# [What is needed]
Omitting every picture, output the records below exactly, please.

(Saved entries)
________________________
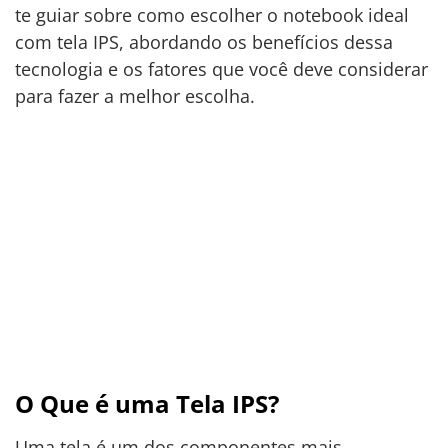
te guiar sobre como escolher o notebook ideal
com tela IPS, abordando os benefícios dessa
tecnologia e os fatores que você deve considerar
para fazer a melhor escolha.
O Que é uma Tela IPS?
Uma tela é um dos componentes mais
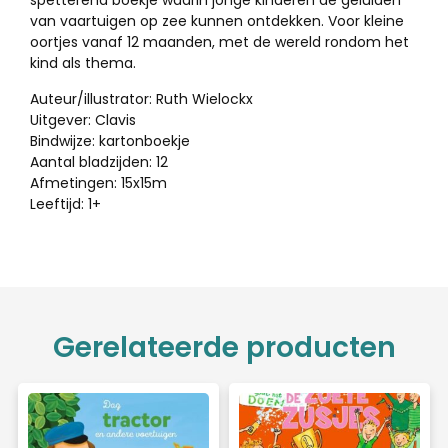
spetterend boekje waarin jonge kinderen de geluiden
van vaartuigen op zee kunnen ontdekken. Voor kleine
oortjes vanaf 12 maanden, met de wereld rondom het
kind als thema.
Auteur/illustrator: Ruth Wielockx
Uitgever: Clavis
Bindwijze: kartonboekje
Aantal bladzijden: 12
Afmetingen: 15x15m
Leeftijd: 1+
Gerelateerde producten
________________________
# [Answer to this task]
te guiar sobre como escolher o notebook ideal
com tela IPS, abordando os benefícios dessa
tecnologia e os fatores que você deve considerar
para fazer a melhor escolha.
O Que é uma Tela IPS?
Uma tela é um dos componentes mais
spetterend boekje waarin jonge kinderen de geluiden
van vaartuigen op zee kunnen ontdekken. Voor kleine
oortjes vanaf 12 maanden, met de wereld rondom het
kind als thema.
Auteur/illustrator: Ruth Wielockx
Uitgever: Clavis
Bindwijze: kartonboekje
Aantal bladzijden: 12
Afmetingen: 15x15m
Leeftijd: 1+
Gerelateerde producten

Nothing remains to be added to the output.